Hoy, 29 de julio, ha quedado oficialmente desconvocada la huelga tras alcanzar unos acuerdos que, en teoría, beneficiarán a una gran parte de la plantilla.

Se plantean cambios significativos que nos afectarán a todos: modificaciones en los turnos, plazos para que la empresa solicite cambios de jornada y la implantación de un sistema para registrar con precisión tanto las horas programadas como las asignadas a última hora.

Sin embargo, la gran pregunta es si todo esto tendrá un impacto real en nuestro día a día.

Hasta ahora, la tónica habitual ha sido trabajar bajo mínimos, en franjas horarias críticas, con una alarmante falta de personal y en un entorno donde ir a la carrera se ha normalizado de forma inadmisible.

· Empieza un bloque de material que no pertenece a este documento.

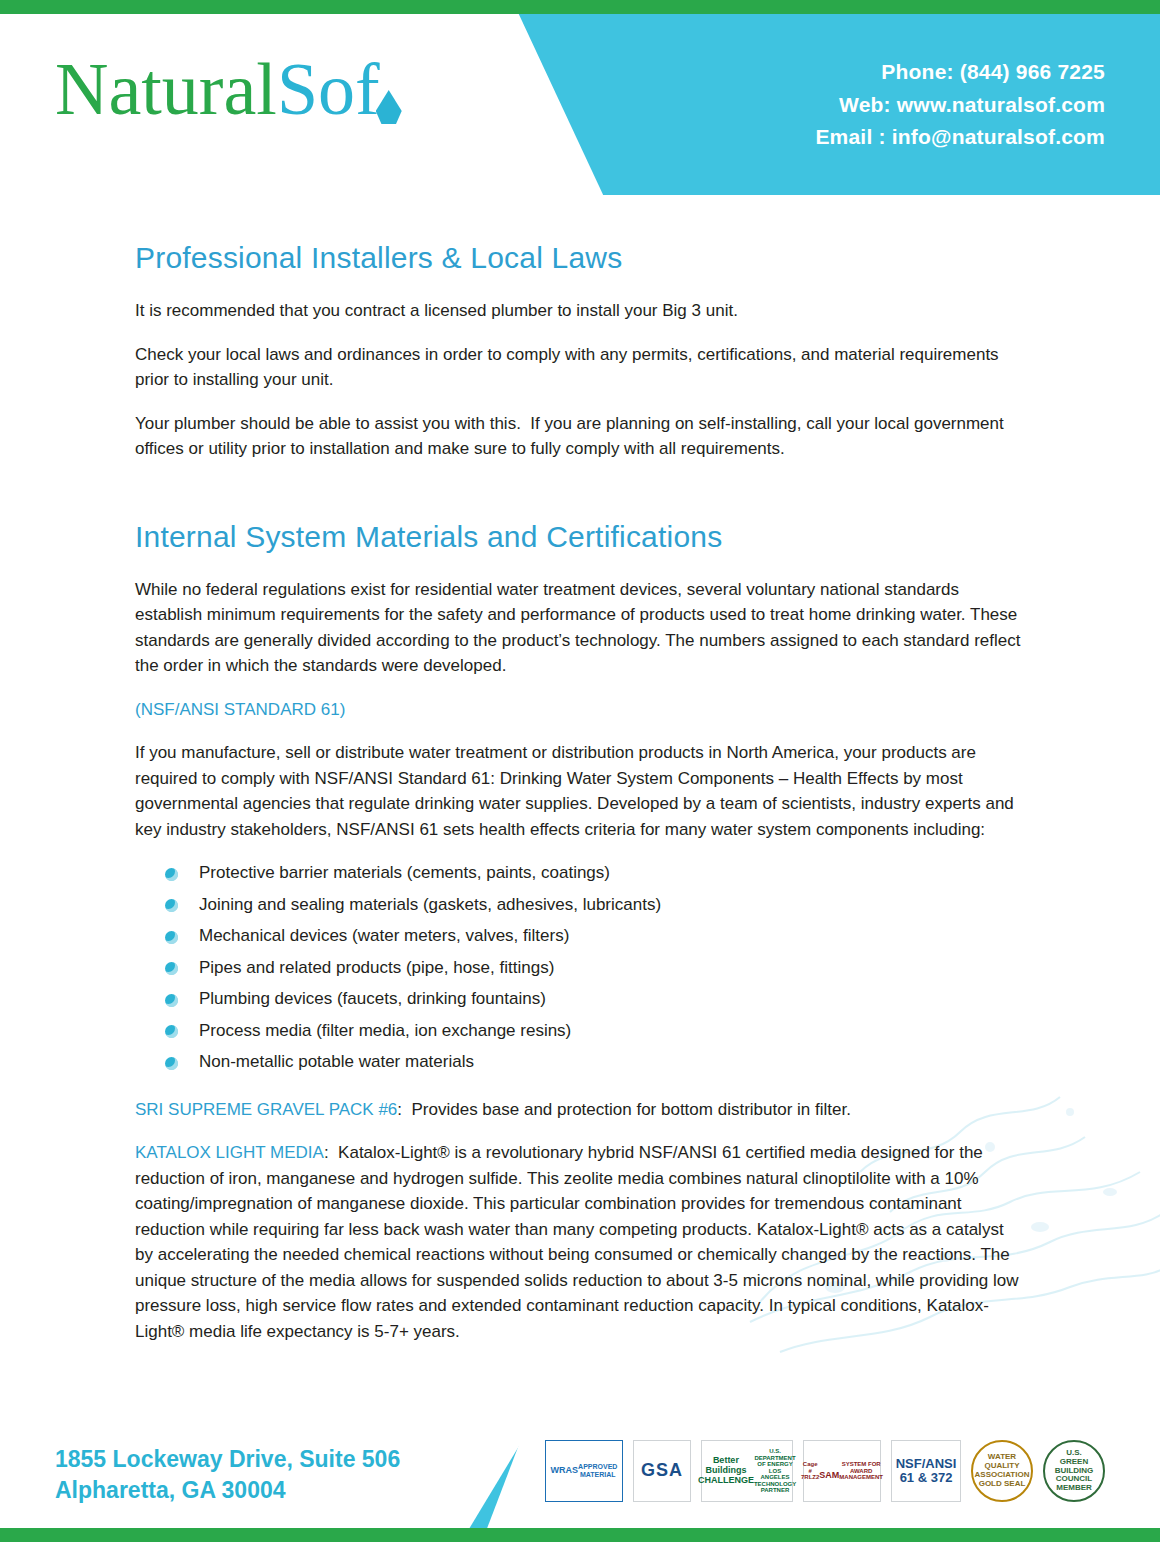Natural Sof
Phone: (844) 966 7225
Web: www.naturalsof.com
Email : info@naturalsof.com
Professional Installers & Local Laws
It is recommended that you contract a licensed plumber to install your Big 3 unit.
Check your local laws and ordinances in order to comply with any permits, certifications, and material requirements prior to installing your unit.
Your plumber should be able to assist you with this. If you are planning on self-installing, call your local government offices or utility prior to installation and make sure to fully comply with all requirements.
Internal System Materials and Certifications
While no federal regulations exist for residential water treatment devices, several voluntary national standards establish minimum requirements for the safety and performance of products used to treat home drinking water. These standards are generally divided according to the product’s technology. The numbers assigned to each standard reflect the order in which the standards were developed.
(NSF/ANSI STANDARD 61)
If you manufacture, sell or distribute water treatment or distribution products in North America, your products are required to comply with NSF/ANSI Standard 61: Drinking Water System Components – Health Effects by most governmental agencies that regulate drinking water supplies. Developed by a team of scientists, industry experts and key industry stakeholders, NSF/ANSI 61 sets health effects criteria for many water system components including:
Protective barrier materials (cements, paints, coatings)
Joining and sealing materials (gaskets, adhesives, lubricants)
Mechanical devices (water meters, valves, filters)
Pipes and related products (pipe, hose, fittings)
Plumbing devices (faucets, drinking fountains)
Process media (filter media, ion exchange resins)
Non-metallic potable water materials
SRI SUPREME GRAVEL PACK #6: Provides base and protection for bottom distributor in filter.
KATALOX LIGHT MEDIA: Katalox-Light® is a revolutionary hybrid NSF/ANSI 61 certified media designed for the reduction of iron, manganese and hydrogen sulfide. This zeolite media combines natural clinoptilolite with a 10% coating/impregnation of manganese dioxide. This particular combination provides for tremendous contaminant reduction while requiring far less back wash water than many competing products. Katalox-Light® acts as a catalyst by accelerating the needed chemical reactions without being consumed or chemically changed by the reactions. The unique structure of the media allows for suspended solids reduction to about 3-5 microns nominal, while providing low pressure loss, high service flow rates and extended contaminant reduction capacity. In typical conditions, Katalox-Light® media life expectancy is 5-7+ years.
1855 Lockeway Drive, Suite 506
Alpharetta, GA 30004
WRAS
APPROVED MATERIAL
GSA
Better Buildings
CHALLENGE
U.S. DEPARTMENT OF ENERGY
LOS ANGELES
TECHNOLOGY PARTNER
Cage # 7RLZ2
SAM
SYSTEM FOR AWARD MANAGEMENT
NSF/ANSI
61 & 372
WATER QUALITY
ASSOCIATION
GOLD SEAL
U.S. GREEN
BUILDING
COUNCIL
MEMBER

Lo escandaloso es que, tras exigirnos trabajar a ese ritmo, la directiva se descuelga con reproches: «¿Por qué lo has hecho así?», «¿Por qué dejaste a ese pasajero desatendido?», «¿Por qué no lo acompañaste?». Preguntas absurdas que solo se le ocurren a una dirección completamente desconectada de la realidad. Sería revelador ver a esos mismos directivos trabajando bajo las condiciones desastrosas que ellos mismos han impuesto; a ver cuánto tardaban en protestar y venirse abajo.

Por último, no hay que olvidar que esta huelga —y el enorme perjuicio ocasionado a trabajadores, usuarios y compañías— ha sido el resultado directo de la intransigencia de un jefe de servicio empeñado en imponer su voluntad a toda costa. La jugada le ha salido rematadamente mal. Solo queda esperar que Adelte tome buena nota, ponga a este personaje en su sitio y sea consciente del coste y del grave deterioro de su imagen pública que esta gestión ha provocado.